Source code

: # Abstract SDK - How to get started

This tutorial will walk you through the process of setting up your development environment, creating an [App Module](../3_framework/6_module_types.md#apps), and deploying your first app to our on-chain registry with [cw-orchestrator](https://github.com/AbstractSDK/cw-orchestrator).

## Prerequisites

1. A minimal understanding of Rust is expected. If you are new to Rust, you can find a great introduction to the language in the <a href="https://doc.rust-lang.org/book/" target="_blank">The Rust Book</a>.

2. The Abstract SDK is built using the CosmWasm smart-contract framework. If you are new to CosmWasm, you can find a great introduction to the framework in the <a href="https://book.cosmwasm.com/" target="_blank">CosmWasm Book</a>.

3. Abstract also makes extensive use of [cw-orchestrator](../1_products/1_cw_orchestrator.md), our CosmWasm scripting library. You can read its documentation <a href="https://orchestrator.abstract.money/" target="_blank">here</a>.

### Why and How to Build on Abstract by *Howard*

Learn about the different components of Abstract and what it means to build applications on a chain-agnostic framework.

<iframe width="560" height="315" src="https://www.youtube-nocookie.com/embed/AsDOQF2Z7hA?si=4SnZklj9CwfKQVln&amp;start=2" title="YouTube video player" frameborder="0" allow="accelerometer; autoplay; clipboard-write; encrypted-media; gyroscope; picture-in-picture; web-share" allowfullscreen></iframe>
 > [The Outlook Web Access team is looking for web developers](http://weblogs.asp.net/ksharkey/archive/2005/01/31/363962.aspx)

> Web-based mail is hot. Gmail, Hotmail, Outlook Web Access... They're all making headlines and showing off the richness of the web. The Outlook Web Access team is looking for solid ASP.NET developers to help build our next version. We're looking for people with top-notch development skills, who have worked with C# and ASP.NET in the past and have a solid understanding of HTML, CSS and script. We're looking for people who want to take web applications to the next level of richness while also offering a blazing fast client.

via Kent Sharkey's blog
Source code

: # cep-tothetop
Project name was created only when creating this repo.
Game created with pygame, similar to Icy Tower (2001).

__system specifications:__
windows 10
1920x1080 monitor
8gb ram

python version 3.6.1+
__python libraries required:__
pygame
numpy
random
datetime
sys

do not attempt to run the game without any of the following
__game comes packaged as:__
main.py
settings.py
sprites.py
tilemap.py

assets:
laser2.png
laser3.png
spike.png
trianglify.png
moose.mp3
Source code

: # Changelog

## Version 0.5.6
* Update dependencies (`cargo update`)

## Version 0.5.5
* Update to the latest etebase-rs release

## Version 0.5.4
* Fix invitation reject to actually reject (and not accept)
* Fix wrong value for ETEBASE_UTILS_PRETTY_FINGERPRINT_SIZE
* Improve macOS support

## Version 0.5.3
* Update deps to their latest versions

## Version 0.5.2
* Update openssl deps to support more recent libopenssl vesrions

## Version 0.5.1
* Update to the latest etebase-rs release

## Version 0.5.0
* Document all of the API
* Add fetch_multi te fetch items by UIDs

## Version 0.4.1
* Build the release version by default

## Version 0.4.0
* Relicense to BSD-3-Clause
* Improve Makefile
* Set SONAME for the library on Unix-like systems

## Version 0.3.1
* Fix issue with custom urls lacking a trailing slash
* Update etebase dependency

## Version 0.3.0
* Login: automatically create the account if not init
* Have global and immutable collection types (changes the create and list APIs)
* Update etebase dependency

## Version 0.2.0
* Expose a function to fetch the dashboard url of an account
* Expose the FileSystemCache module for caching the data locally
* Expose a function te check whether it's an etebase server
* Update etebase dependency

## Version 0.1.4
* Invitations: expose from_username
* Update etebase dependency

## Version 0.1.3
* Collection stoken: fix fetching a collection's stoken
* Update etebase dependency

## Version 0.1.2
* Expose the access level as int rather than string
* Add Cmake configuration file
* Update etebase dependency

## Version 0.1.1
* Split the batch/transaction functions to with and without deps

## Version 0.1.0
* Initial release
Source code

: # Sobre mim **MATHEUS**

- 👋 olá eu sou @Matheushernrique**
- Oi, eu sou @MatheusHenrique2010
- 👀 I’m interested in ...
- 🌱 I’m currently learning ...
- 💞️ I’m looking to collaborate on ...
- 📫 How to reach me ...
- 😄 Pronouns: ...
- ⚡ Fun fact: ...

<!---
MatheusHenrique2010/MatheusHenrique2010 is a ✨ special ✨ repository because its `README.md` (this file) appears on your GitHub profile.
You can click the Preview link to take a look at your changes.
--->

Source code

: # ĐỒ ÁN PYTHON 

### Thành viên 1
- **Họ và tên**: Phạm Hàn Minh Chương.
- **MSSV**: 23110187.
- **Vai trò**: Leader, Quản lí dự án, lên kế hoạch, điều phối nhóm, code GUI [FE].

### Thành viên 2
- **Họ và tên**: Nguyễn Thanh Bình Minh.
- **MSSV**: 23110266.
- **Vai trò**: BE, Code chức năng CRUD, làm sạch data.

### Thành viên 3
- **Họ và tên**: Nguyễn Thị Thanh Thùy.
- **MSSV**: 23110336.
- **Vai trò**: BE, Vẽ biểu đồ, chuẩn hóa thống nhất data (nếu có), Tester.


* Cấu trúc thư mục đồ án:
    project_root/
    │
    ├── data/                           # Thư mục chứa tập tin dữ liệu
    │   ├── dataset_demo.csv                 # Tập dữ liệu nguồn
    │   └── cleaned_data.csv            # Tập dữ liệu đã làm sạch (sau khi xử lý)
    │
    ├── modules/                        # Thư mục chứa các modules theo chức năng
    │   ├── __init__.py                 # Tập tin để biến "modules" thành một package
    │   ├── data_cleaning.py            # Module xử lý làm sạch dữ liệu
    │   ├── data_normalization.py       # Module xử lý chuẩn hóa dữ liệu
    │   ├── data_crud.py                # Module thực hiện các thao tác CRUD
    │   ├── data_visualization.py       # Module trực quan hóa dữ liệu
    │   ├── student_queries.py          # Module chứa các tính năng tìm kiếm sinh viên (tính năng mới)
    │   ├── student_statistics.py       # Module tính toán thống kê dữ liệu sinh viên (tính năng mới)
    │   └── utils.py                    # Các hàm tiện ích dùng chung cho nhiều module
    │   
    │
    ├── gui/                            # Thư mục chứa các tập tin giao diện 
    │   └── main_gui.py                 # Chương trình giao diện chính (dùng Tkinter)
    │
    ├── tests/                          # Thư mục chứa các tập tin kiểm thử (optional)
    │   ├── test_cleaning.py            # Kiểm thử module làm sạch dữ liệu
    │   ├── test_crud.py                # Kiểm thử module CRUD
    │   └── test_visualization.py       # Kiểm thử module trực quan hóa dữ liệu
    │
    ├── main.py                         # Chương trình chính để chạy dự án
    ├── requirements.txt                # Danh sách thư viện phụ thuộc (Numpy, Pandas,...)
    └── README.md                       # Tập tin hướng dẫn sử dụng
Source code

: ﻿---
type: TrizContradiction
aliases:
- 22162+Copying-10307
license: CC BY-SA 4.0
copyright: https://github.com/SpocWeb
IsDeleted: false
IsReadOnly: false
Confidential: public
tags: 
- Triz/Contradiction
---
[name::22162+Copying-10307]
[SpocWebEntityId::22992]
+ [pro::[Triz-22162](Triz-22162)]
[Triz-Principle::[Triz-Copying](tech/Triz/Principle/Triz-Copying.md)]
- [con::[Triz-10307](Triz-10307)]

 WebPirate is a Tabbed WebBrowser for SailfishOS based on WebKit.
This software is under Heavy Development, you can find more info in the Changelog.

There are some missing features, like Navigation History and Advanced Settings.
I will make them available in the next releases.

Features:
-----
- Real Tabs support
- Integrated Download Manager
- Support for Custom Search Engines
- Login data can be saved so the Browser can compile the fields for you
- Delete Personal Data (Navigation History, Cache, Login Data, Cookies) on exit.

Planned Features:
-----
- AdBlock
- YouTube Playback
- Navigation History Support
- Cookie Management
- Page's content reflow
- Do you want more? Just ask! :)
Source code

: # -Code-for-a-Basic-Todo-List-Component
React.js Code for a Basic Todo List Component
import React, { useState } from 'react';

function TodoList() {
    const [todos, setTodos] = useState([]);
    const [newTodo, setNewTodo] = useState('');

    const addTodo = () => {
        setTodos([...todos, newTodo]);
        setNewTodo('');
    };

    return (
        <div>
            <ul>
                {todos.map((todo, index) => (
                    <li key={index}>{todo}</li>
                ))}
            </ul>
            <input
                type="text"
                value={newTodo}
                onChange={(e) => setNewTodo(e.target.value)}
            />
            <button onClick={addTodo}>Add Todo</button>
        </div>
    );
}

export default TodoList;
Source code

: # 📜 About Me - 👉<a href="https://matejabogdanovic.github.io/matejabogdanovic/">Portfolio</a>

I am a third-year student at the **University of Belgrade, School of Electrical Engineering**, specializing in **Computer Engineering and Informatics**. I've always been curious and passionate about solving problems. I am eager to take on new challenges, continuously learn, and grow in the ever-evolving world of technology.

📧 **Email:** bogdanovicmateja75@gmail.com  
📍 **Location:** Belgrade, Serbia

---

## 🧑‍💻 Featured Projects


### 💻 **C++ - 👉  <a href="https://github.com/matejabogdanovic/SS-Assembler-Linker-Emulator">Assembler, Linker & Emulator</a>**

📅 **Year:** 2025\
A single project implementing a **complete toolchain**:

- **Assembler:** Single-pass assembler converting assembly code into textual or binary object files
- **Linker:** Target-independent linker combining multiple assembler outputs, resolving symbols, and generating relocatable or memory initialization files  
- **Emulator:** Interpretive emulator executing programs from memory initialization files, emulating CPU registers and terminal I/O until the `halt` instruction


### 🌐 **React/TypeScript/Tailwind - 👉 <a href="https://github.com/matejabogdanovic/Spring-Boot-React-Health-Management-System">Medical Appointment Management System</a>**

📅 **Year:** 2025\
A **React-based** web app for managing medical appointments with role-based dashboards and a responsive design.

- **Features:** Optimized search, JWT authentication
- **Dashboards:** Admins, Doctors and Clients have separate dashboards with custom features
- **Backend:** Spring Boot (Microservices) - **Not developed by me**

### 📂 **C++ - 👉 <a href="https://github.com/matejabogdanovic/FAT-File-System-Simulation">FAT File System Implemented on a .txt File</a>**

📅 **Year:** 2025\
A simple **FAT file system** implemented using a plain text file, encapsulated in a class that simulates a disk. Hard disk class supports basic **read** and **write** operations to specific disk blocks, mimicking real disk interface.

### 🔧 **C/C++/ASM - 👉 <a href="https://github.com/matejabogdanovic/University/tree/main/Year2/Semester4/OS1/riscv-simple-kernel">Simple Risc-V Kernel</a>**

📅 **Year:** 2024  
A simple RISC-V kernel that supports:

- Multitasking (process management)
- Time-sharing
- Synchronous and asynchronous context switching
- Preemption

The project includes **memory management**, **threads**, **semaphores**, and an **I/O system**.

====================

▸ Try it: Please repeat the stretch of material from the line that contains "1. A minimal" through the line that contains "3. Abstract also", both lines included.

▸ Response box:
1. A minimal understanding of Rust is expected. If you are new to Rust, you can find a great introduction to the language in the <a href="https://doc.rust-lang.org/book/" target="_blank">The Rust Book</a>.

2. The Abstract SDK is built using the CosmWasm smart-contract framework. If you are new to CosmWasm, you can find a great introduction to the framework in the <a href="https://book.cosmwasm.com/" target="_blank">CosmWasm Book</a>.

3. Abstract also makes extensive use of [cw-orchestrator](../1_products/1_cw_orchestrator.md), our CosmWasm scripting library. You can read its documentation <a href="https://orchestrator.abstract.money/" target="_blank">here</a>.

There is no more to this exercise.